頭上から聞こえる綾部くんの声に目を開ける。どうやら今回もまた綾部くんが掘った落とし穴に落下したみたい。…我ながら何でこんなに不運なの、これが保健委員会の宿命なの…。
落とし穴から出ようとしたものの、さっきまでそこにいたはずの綾部くんはもういなくなっていた。きっとまた新しい落とし穴を掘りに行ったんだろうけど。待っておけば落とし穴を埋めに来た薊先輩にでも見つけてもらえるかな。膝を抱え座り込んだ時、再び頭上から声が聞こえた。

「…ん、凛!」
「伊作先輩!」

顔をあげると落とし穴を覗き込む伊作先輩がいた。

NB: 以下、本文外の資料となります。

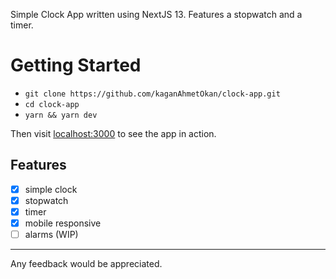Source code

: Simple Clock App written using NextJS 13. Features a stopwatch and a timer.

# Getting Started
- `git clone https://github.com/kaganAhmetOkan/clock-app.git`
- `cd clock-app`
- `yarn && yarn dev`

Then visit [localhost:3000](http://localhost:3000) to see the app in action.

## Features
- [x] simple clock
- [x] stopwatch
- [x] timer
- [x] mobile responsive
- [ ] alarms (WIP)

---

Any feedback would be appreciated.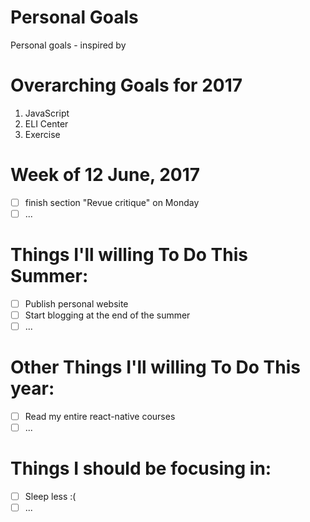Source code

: Personal Goals
==============

Personal goals - inspired by [](https://github.com/una/personal-goals)

# Overarching Goals for 2017
1. JavaScript
2. ELI Center
4. Exercise

# Week of 12 June, 2017

- [ ] finish section "Revue critique" on Monday
- [ ] ...

# Things I'll willing To Do This Summer:

- [ ] Publish personal website
- [ ] Start blogging at the end of the summer
- [ ] ...

# Other Things I'll willing To Do This year:

- [ ] Read my entire react-native courses
- [ ] ...

# Things I should be focusing in:

- [ ] Sleep less :(
- [ ] ...

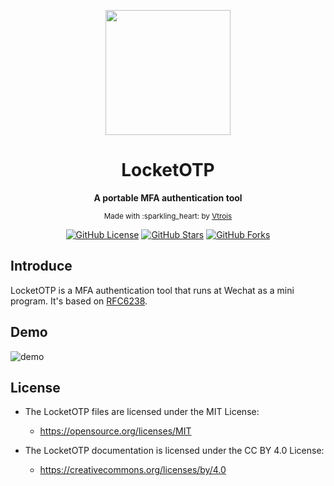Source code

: <div align="center">

<p><img width="200" src="https://camo.githubusercontent.com/162a1c7deb9a13c1e9b6ae42a6f549e471cde279/687474703a2f2f7777342e73696e61696d672e636e2f6c617267652f303036306c6d37546c7931666c74316561796a72786a3330366330356b6d78342e6a7067"></p>

<h1>LocketOTP</h1>

<p><strong>A portable MFA authentication tool</strong></p>

<p><sub>Made with :sparkling_heart: by <a href="https://github.com/Vtrois">Vtrois</a></sub></p>

<p>
<a href="https://github.com/Vtrois/LocketOTP"><img src="https://img.shields.io/badge/license-MIT-blue.svg?style=flat-square" alt="GitHub License"></a>
<a href="https://github.com/Vtrois/LocketOTP"><img src="https://img.shields.io/github/stars/Vtrois/LocketOTP.svg?style=flat-square" alt="GitHub Stars"></a>
<a href="https://github.com/Vtrois/LocketOTP"><img src="https://img.shields.io/github/forks/Vtrois/LocketOTP.svg?style=flat-square" alt="GitHub Forks"></a>
</p>

</div>

## Introduce

LocketOTP is a MFA authentication tool that runs at Wechat as a mini program. It's based on [RFC6238](https://tools.ietf.org/html/rfc6238).

## Demo

![demo](https://camo.githubusercontent.com/eb825a0d58ab8091f8daa8a6c9f1ea78a9323440/687474703a2f2f7777312e73696e61696d672e636e2f6c617267652f303036306c6d37546c7931666c74316c316b3063346a333072733068773735772e6a7067)

## License

- The LocketOTP files are licensed under the MIT License:
  - https://opensource.org/licenses/MIT

- The LocketOTP documentation is licensed under the CC BY 4.0 License:
  - https://creativecommons.org/licenses/by/4.0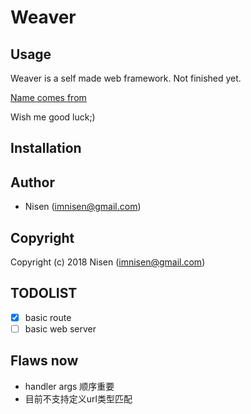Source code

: # Weaver

## Usage

Weaver is a self made web framework. Not finished yet. 

[Name comes from](http://www.dota2.com/hero/weaver/)

Wish me good luck;)


## Installation

## Author

-   Nisen (imnisen@gmail.com)

## Copyright

Copyright (c) 2018 Nisen (imnisen@gmail.com)

## TODOLIST

-   [X] basic route
-   [ ] basic web server

## Flaws now

-   handler args 顺序重要
-   目前不支持定义url类型匹配
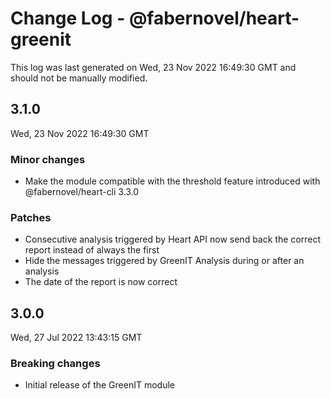 # Change Log - @fabernovel/heart-greenit

This log was last generated on Wed, 23 Nov 2022 16:49:30 GMT and should not be manually modified.

## 3.1.0
Wed, 23 Nov 2022 16:49:30 GMT

### Minor changes

- Make the module compatible with the threshold feature introduced with @fabernovel/heart-cli 3.3.0

### Patches

- Consecutive analysis triggered by Heart API now send back the correct report instead of always the first
- Hide the messages triggered by GreenIT Analysis during or after an analysis
- The date of the report is now correct

## 3.0.0
Wed, 27 Jul 2022 13:43:15 GMT

### Breaking changes

- Initial release of the GreenIT module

よかった、伊作先輩に見つけてもらえた。予想より早く落とし穴からお別れできるみたい。

「よかった…。姿が見えないから探したよ」
「保健室に行く途中に落ちちゃいまして…」
「大丈夫、怪我はない?」
「はい、大丈夫です」

ならよかった、一息ついた伊作先輩が身を乗り出して手を伸ばす。落とし穴から抜け出すために引っ張りあげてくれるみたい。伊作先輩の手を掴もうとした、その時。

「あっ、」
「え?」

伊作先輩が一言声を発した直後、身を乗り出す為に片手を付き体重を掛けていた所が音を立てて崩れ出す。それと同時に私の上に降ってくる伊作先輩を体格差的にも受け止められるわけもなく。

「いったた…」
「っ、凛!?」

上に乗り掛かる伊作先輩の全体重を受けたまま地面に逆戻り。急いで身体を起こした伊作先輩に身体を揺さぶられる。痛さより近すぎる伊作先輩との距離にドキドキする。

「ごめん…!僕まで落ちたら助けようとした意味ないよね…」
「大丈夫ですよ、伊作先輩が見つけてくれただけで私は嬉しいですから」
「凛…」

ごめんね、そう言われてぎゅ、と抱き締められた。落とし穴の中だなんて忘れるぐらい伊作先輩の体温が心地よくて、肩口に顔を埋めた。